◆ TESTO ESTRATTO
Inappetenza da raffreddore e virus intestinale


Salve dottoressa,

a seguito di un raffreddore con febbre per due giorni, il mio bimbo di 6 mesi finalmente si è fatto un bella dormita ristoratrice ma si è svegliato con la vocina molto rauca e una tossetta fastidiosa anche se non continua. Che posso fare per aiutarlo?

In questi giorni di malattia ho sospeso la pappa a pranzo dandogli solo latte materno, visto che comunque il cibo me lo rifiutava. Quando posso riprendere a dargli la pappa? Quando si è completamente ristabilito?

Ma è vero che potrebbe non mangiare per un eventuale mal di gola? Vorrei sottolineare che ora io ho la febbre e un virus intestinale che mi costringe a ripetuti attacchi di dissenteria, non è che potrei passargliela tramite allattamento?

Grazie

Una mamma febbricitante

 


Allattando hai alcune probabilità (non tante) di trasmettere il virus al bimbo, ma assieme ai poco probabili virus trasmetterai anche una marea di anticorpi specifici che lo proteggeranno.

Poi, il latte è l’ultimo dei possibili veicoli di contagio perché i virus, anche con sintomatologia intestinale come i rotavirus, si trasmettono anche con le micro goccioline di saliva che si emettono parlando e stando molto a contatto con il bimbo. Lavati, quindi, le mani molto spesso, non condividere asciugamani e stoviglie con il bimbo e continua tranquillamente ad allattare.

◆ ELENCO DELLE ATTIVITÀ
[a] Riporta il tratto del testo sull'inappetenza da raffreddore che va da "a seguito di" fino a "passargliela tramite allattamento?".
[b] Secondo il testo sull'inappetenza da raffreddore, che cosa trasmette la madre al bambino allattando, insieme ai poco probabili virus?
[c] Riprendi il testo sull'inappetenza da raffreddore dal punto in cui si interrompe.
Il materiale riportato di seguito è distinto dal testo sull'inappetenza da raffreddore.

(Voci di dati archiviati)
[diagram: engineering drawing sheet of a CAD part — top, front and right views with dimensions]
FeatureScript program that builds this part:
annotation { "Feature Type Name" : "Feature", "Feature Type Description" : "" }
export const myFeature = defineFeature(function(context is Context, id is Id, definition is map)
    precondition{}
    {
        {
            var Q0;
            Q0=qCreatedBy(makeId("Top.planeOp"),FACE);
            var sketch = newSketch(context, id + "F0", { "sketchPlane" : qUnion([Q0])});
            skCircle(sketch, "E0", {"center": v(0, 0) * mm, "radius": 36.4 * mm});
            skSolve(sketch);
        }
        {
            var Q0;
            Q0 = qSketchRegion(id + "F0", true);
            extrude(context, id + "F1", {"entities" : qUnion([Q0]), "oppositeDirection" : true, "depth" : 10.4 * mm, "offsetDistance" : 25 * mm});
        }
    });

◆ RISPOSTE ALLE ATTIVITÀ
[a]
a seguito di un raffreddore con febbre per due giorni, il mio bimbo di 6 mesi finalmente si è fatto un bella dormita ristoratrice ma si è svegliato con la vocina molto rauca e una tossetta fastidiosa anche se non continua. Che posso fare per aiutarlo?

In questi giorni di malattia ho sospeso la pappa a pranzo dandogli solo latte materno, visto che comunque il cibo me lo rifiutava. Quando posso riprendere a dargli la pappa? Quando si è completamente ristabilito?

Ma è vero che potrebbe non mangiare per un eventuale mal di gola? Vorrei sottolineare che ora io ho la febbre e un virus intestinale che mi costringe a ripetuti attacchi di dissenteria, non è che potrei passargliela tramite allattamento?

[b] Una marea di anticorpi specifici che lo proteggeranno.

[c]
Se il bimbo ha ancora la gola infiammata,con o senza febbre, non avrà voglia di deglutire cibi solidi o semi solidi, quindi, se hai ancora molto latte, continua pure con quello per alcuni giorni.

Eventualmente, per non dare proprio tutte le poppate al seno, puoi provare a proporgli una pappa dolce, cioè una farina lattea al sapore di biscotto o di frutta (sempre che non abbia allergia alle proteine del latte vaccino visto che c’è un po’ di latte magro in polvere nelle pappe lattee).

Metti l’umidificatore per alcune ore alla massima potenza nella stanza dove dorme o soggiorna il bimbo e fra uno o due giorni riprova con la pappa normale. Puoi dare anche frutta e biscottino.

Se l’inappetenza continua e la tosse dovesse peggiorare, ma soprattutto se noti una qualsiasi difficoltà respiratoria o un aumento della frequenza degli atti respiratori e un po’ di affanno, devi consultare il pediatra anche senza febbre e senza catarro.